Time will tell. For sure, there is a collusive/"be good soldiers" aspect to the way all of these teams refuse to exceed the tax. For them, it's a message to both the players (who refuse to agree to a hard cap but have one anyway so long as the owners do this) and a refusal to help out the revenue-receiving teams (who get half the tax money paid).
But that is to be expected, Middleton is not some newfangled rebel owner, he's been part of this ownership group for decades. And you don't hire someone named "MacPhail" to distance yourself from a Giles.
Nevertheless, it's defensible on baseball grounds. Break the tax threshold for a Rendon or a Bumgarner and you've got money issues again in a couple of years.

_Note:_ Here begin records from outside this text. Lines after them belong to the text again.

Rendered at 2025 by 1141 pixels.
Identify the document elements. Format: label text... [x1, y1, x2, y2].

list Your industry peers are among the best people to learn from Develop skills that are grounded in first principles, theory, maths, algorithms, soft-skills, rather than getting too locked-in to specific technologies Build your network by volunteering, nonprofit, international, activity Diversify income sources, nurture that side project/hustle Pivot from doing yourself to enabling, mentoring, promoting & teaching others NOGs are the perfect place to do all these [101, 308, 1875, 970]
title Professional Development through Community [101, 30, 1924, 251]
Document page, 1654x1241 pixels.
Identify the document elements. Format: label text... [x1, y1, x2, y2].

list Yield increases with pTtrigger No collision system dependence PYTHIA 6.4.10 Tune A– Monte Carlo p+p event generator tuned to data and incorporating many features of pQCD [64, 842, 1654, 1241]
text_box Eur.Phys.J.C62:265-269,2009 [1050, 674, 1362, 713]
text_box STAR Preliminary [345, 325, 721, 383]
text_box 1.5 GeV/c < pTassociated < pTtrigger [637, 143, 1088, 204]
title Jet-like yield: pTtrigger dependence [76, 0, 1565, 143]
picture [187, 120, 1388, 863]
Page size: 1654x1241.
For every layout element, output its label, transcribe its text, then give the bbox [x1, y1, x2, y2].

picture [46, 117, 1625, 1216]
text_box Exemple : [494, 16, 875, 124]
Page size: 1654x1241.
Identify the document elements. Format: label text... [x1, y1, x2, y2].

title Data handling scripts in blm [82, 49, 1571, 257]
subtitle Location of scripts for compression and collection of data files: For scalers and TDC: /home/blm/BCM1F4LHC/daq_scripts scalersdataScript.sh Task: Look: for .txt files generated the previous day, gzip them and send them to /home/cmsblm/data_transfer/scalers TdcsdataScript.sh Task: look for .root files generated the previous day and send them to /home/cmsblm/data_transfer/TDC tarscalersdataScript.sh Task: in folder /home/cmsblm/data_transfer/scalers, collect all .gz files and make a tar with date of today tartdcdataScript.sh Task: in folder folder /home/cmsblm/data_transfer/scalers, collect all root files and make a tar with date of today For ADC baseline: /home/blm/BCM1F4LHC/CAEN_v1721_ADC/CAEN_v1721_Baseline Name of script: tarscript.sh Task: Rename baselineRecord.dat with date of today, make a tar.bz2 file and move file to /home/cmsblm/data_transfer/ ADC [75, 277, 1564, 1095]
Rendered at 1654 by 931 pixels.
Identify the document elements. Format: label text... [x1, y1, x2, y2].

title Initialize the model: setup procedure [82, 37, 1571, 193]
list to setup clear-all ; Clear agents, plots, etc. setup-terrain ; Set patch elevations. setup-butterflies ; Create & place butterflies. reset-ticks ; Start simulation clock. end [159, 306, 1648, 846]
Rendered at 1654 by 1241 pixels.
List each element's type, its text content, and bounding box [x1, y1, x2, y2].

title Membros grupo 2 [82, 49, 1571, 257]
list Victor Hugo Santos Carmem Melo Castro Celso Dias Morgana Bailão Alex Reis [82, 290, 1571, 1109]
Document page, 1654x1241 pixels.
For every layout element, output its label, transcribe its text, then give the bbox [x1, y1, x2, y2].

Break it to acquire a Bryant or Kluber and you're still giving up talent in the trade. Break it for a Deline Betances or Wade Miley and are you really getting your money's worth compared to a cheaper younger, if less consistent, replacement? It makes sense to see if this team is worth spending big on in July, and if it is, there will also be plenty of money to spend next season. You don't necessarily want to borrow against the money you'll be saving next year when Arrietta, Gregorius and Roberston are gone right now.
I mean, the predicament the Phillies are in, if they are in a predicament, is that their three highest-paid players besides Harper (Segura, Cutch, Arrieta) may not be worth the money and are aging, declining or injured. Ditto their completely unavailable highest-paid reliever. So the fix for that isn't necessarily signing even more guys in that category - and they already needed to add two.